Зато в районе Игнатьев пользовался репутацией великого ученого. И поза, и вид, и научная терминология — он играл эту роль так искусно, что ему заведомо прощались многие погрешности в хозяйственной работе. Я природу один короткий рассказ председателя райисполкома Евгения Мефодьевича Грушина, который записал дословно и который, надеюсь, даст некоторое представление об Игнатьеве как об администраторе.
«С моей точки зрения, — сказал Грушин, — Антон Васильевич — хороший специалист, и за это мы его ценим. Но как хозяйственник и воспитатель — никудышный. Чтобы не быть голословным, приведу пример. Заходит однажды Антон Васильевич ко мне в исполком. Лицо строгое: «Серьезный разговор, Евгений Мефодьевич!» Ну, думаю, наконец-то у Игнатьева серьезный разговор. «Садись, — говорю, — слушаю». И все дела отложил, и секретарше: «Полина! Меня нет и не будет!» — «Так вот, — говорит, — Евгений Мефодьевич, такое дело. Три месяца назад в аэропорт пришел наш груз, а станцию об этом не известили». — «Слушаю, — говорю, — давай дальше». — «А теперь нам же прислали штраф! Как быть, Евгений Мефодьевич?» — «Так, — говорю, — штраф. А какой штраф? Сколько?» — «Шесть рублей», — говорит. Я даже замер. «И все?» — говорю. «И все». Ну, думаю, ругнуть его, что ли? Не поймет. Обидится. У него с жильем на станции плохо, мы ему ни домов не строим, ни квартир не даем, а он приходит раз в десятилетие, и нет чтобы кулаком по столу — штраф в шесть рублей! Когда предыдущий начальник станции уходил в институт на повышение, я сразу сказал, что Игнатьева на его место ставить нельзя. Во-первых, он под пятой у жены. Во-вторых, какой он, к лешему, хозяйственник. В-третьих, у него нет подхода к людям. Правда, ученый! Тогда мы подумали и решили: жизнь помнет — ввинтится! Вывинтить всегда успеем! И дали свое «добро». Вот оно сегодня боком и вылезает…»
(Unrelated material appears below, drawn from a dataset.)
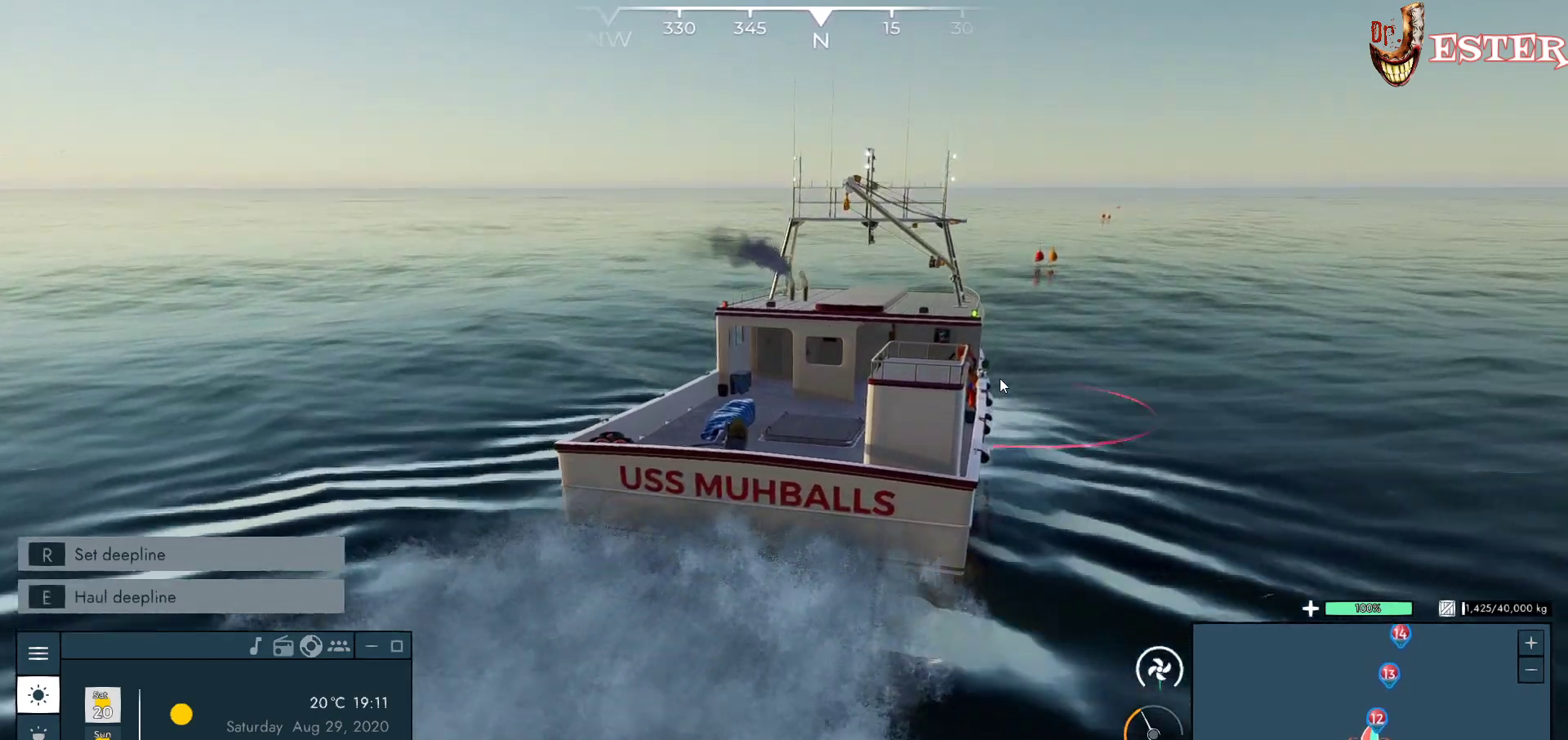
{"keys": [], "mouse": [], "events": []}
Выслушав Евгения Мефодьевича, я подумал: почему все они не догадывались, что «король» голый? Разве им не было известно, что дома, строительство которых с апломбом консультировал Игнатьев, иногда рушились? Или по какой-то странной пощадливой логике они записывали вину не на его счет, а на счет все той же слепой и многострадальной стихии, которую ни под суд не отдашь, ни на бюро не вызовешь, ни сам за нее отвечать не будешь, но на которую легко свалить любую аварию, неурожай, невыполнение плана и эпидемию? И почему мэнээсы лишь посмеивались над тем, что даже самого маленького дела Игнатьев не умел довести до конца, но хозяйственной некомпетентности они в этом не видели? Однажды, например, он обещал Алеше Гурышеву дать тепло: Алексей жил в комнате без батарей, при постоянной температуре в зимнее время минус пять — как в бытовом холодильнике. Половину своего обещания Игнатьев выполнил скоро: достал секцию, обменяв ее на аккумулятор, который, в свою очередь, выменял на какие-то трубы, что валялись в котельной. Но без этих труб, как выяснилось, невозможно было монтировать батареи, и Гурышев понял, что другую половину обещания начальник станции выполнит в следующей пятилетке. «Перпетуум-мобиле в смысле недоделывания», — сказал Гурышев об Игнатьеве.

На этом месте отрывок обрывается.